6 October 2010

History revealed

Many of you have never heard of the Wootbird as a species before coming to this blog and most probably believe that this is just a silly creation of mine. Today I will bring to you a short history lesson.

The Wootbird bird species has most likely been around for centuries. The reason it is not officially named as a species is because very few people actually know about it. When only a handful of people know about a creature, it often rapidly becomes a myth very much like dragons and unicorns. Especially when there is no evidence to prove it, it becomes very hard to believe in its existence.

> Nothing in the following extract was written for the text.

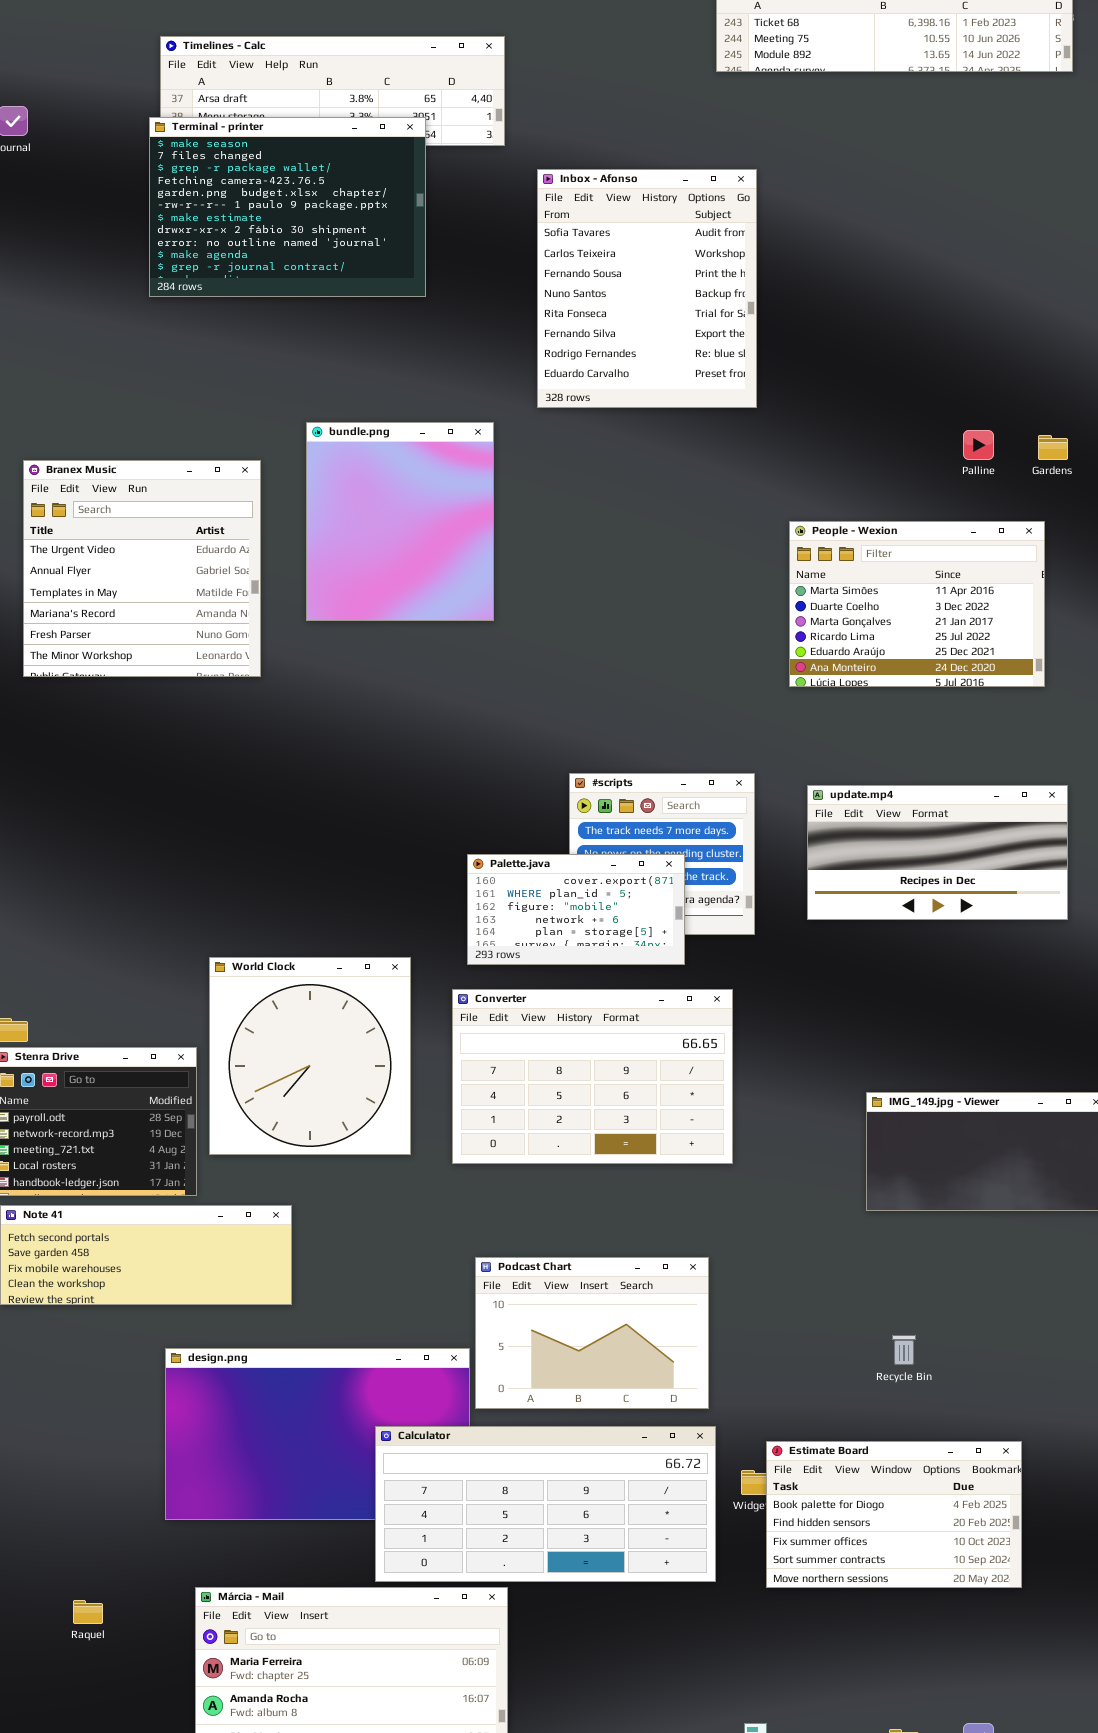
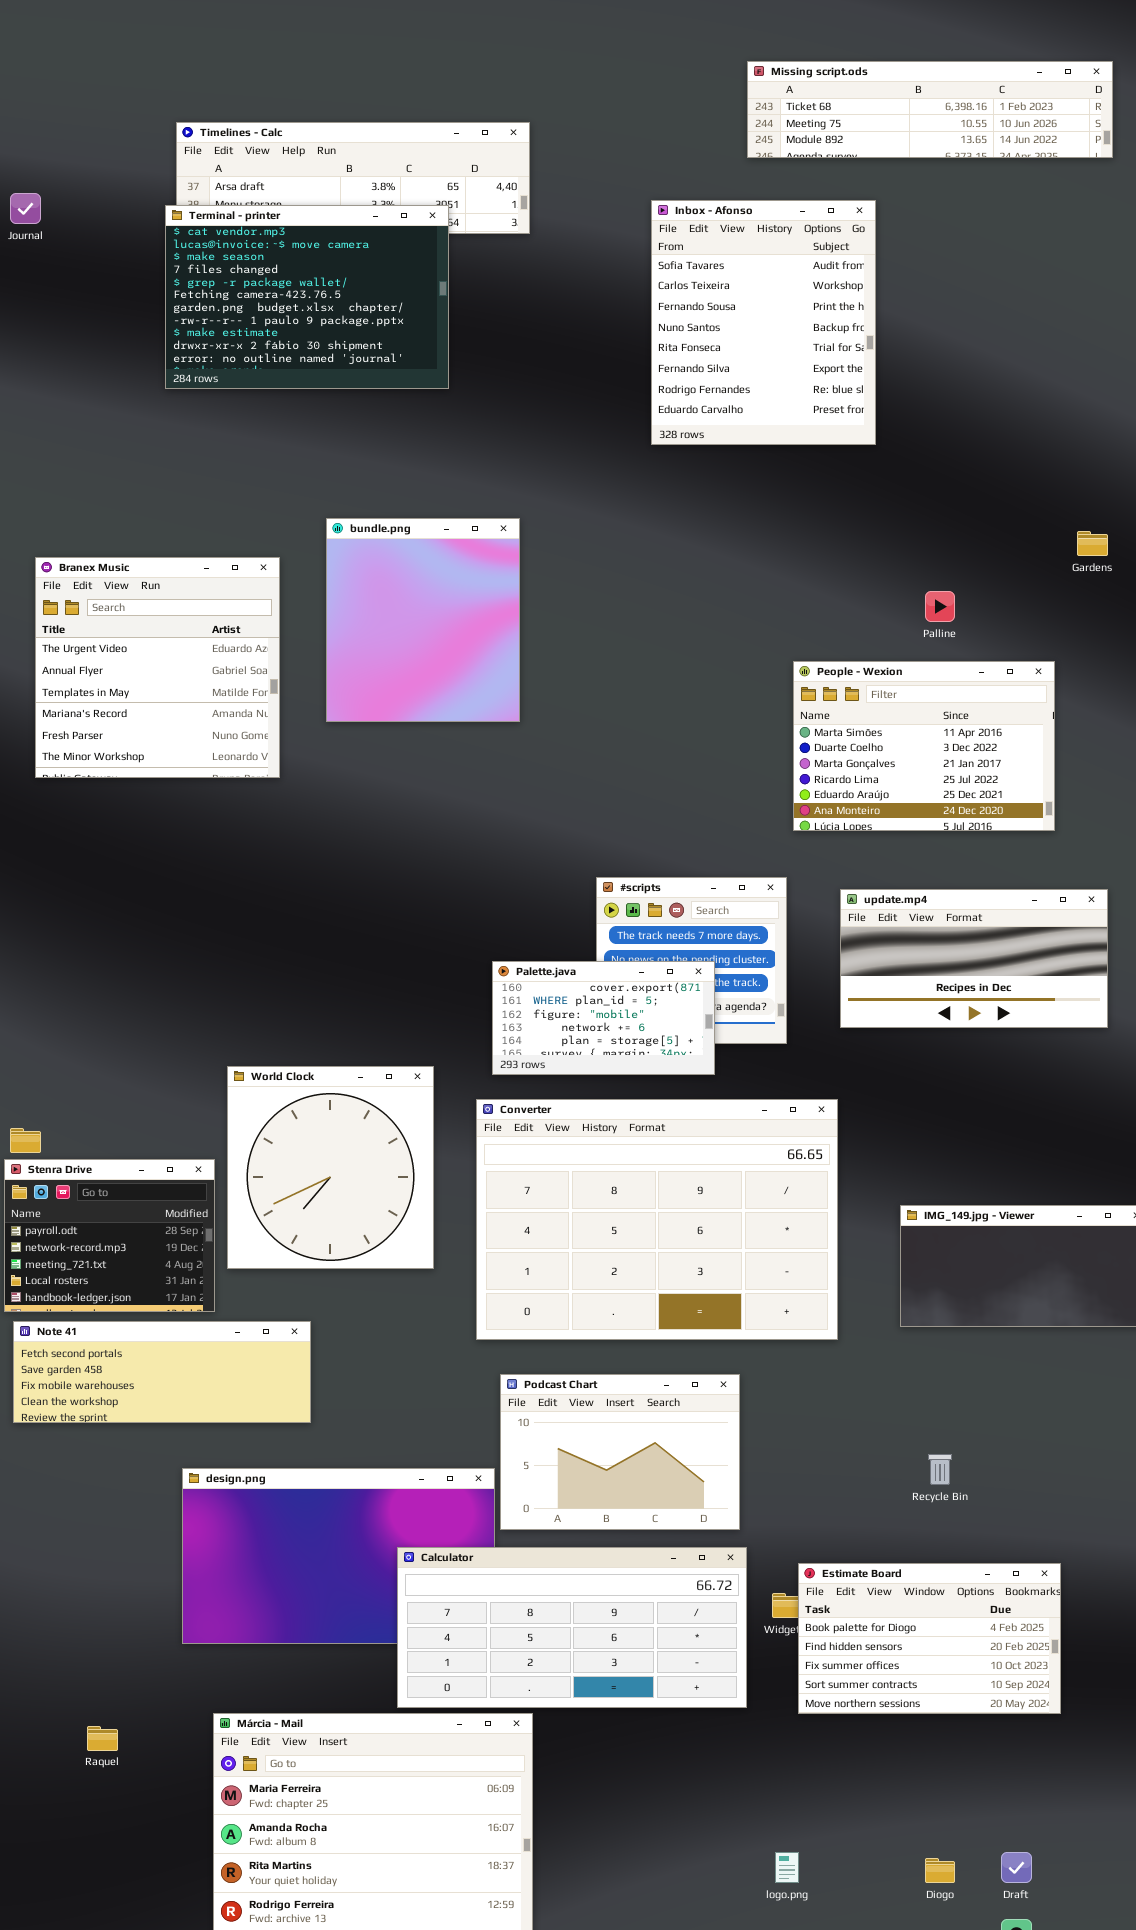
Terminal - printer: [149,117,426,297] -> [165,205,449,389], scrolled up 2 rows
Inbox - Afonso: [537,169,757,408] -> [651,200,876,445], moved
Palline: [963,430,994,460] -> [925,591,955,622], moved
People - Wexion: [789,521,1045,687] -> [793,661,1055,831], moved
Converter: [452,989,733,1164] -> [476,1099,838,1340], resized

I will take you back to the 16th century today, in which the Italian renaissance painter Titian, also known as Tiziano Vecellio presumably made this remarkable painting called "The Pastoral Concert".


Thanks to recent technological advances in image processing we are now capable of analysing paintings such as these to the utmost precision. Such analytics have revealed an interesting detail in the above painting, proving that at least the idea of the Wootbird goes back as far as the renaissance.

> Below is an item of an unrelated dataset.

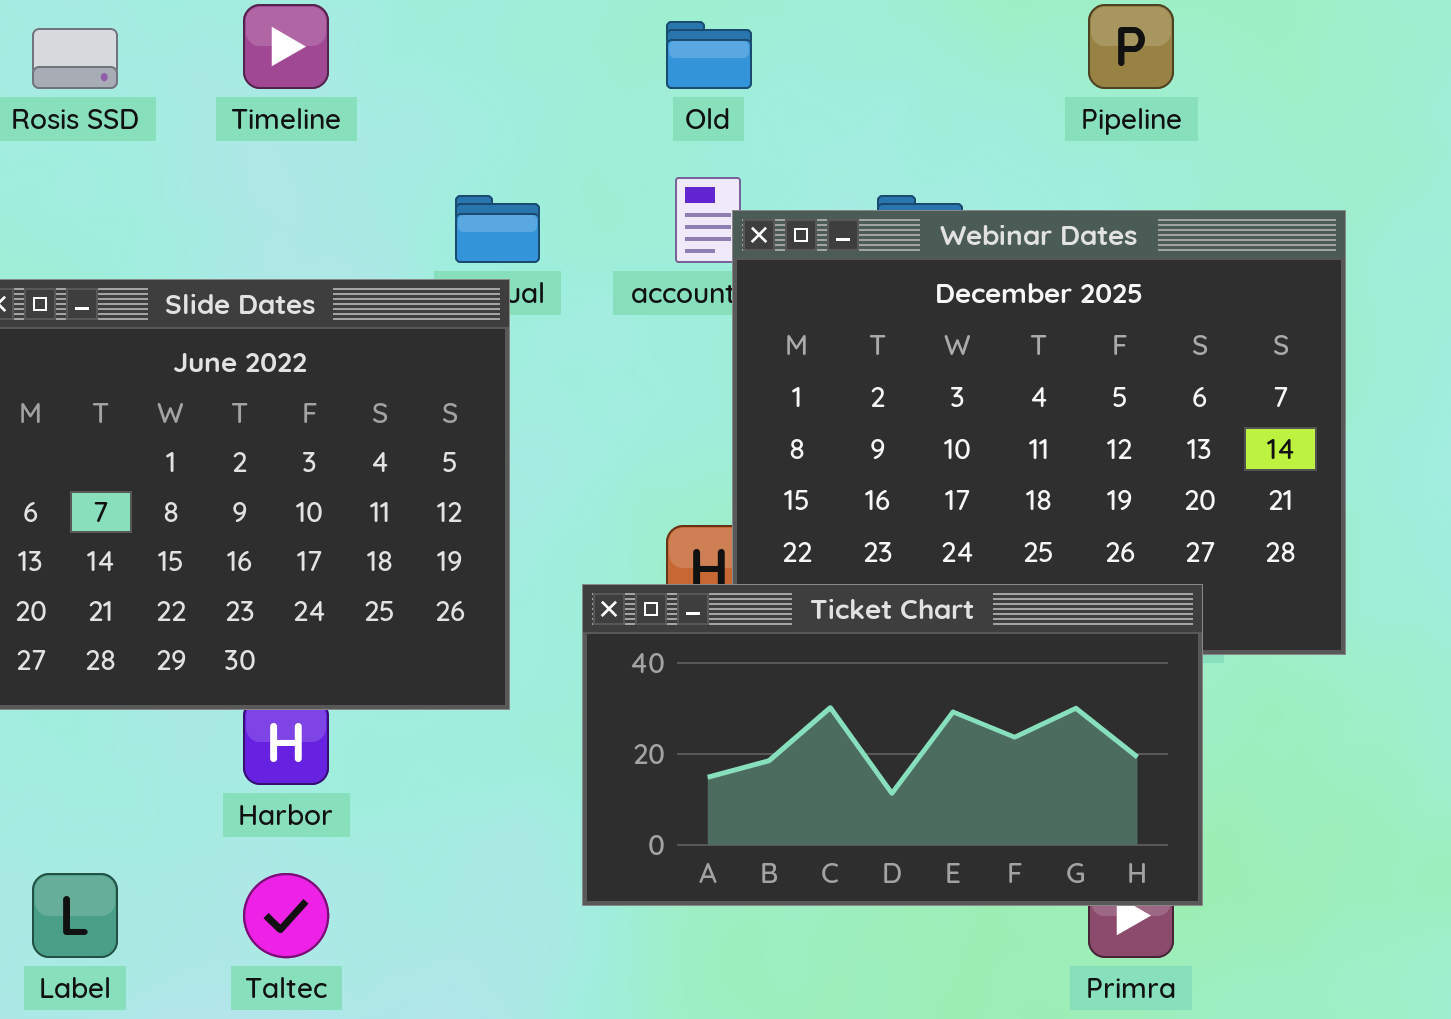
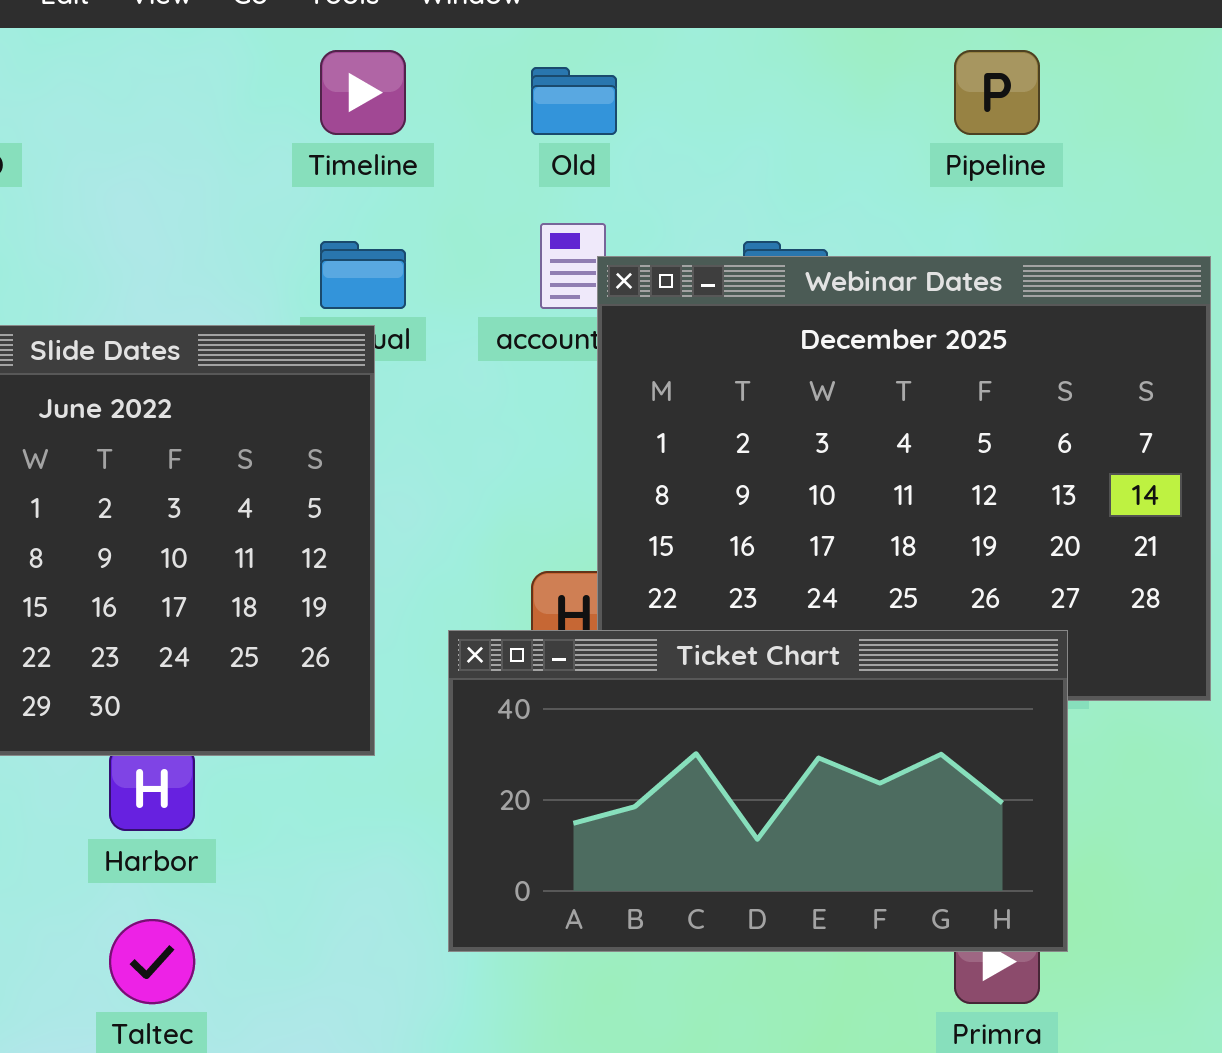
Timeline: [243,4,329,89] -> [320,50,406,135], moved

Nothing out of the ordinary can be seen when we zoom in on the tree shown in the background of the painting. But using the advanced methods described above, strange anomalies are revealed.



Looking at the right image above, you will notice the red figures. These are spots marked by the image processor as hidden objects. This is a selection method the analytical software uses to reveal special details, previously unknown to the observer.

Now that the anomalies have been marked, the analytical software continues to enhance the image.


It is fairly clear that the figure or creature shown in the enhanced images above was intended to be a Wootbird. Notice the distinct colour patterns and shape the creature has. This - my dear readers - is undeniable proof of the existence, or at least the idea of the existence of a Wootbird in the days of the renaissance. It is truly a remarkable find. Mythical species researchers will continue analysing art pieces with the help of imaging technicians in the hopes of finding more evidence of the Wootbird.

I will keep you all updated if any more news appears regarding this subject.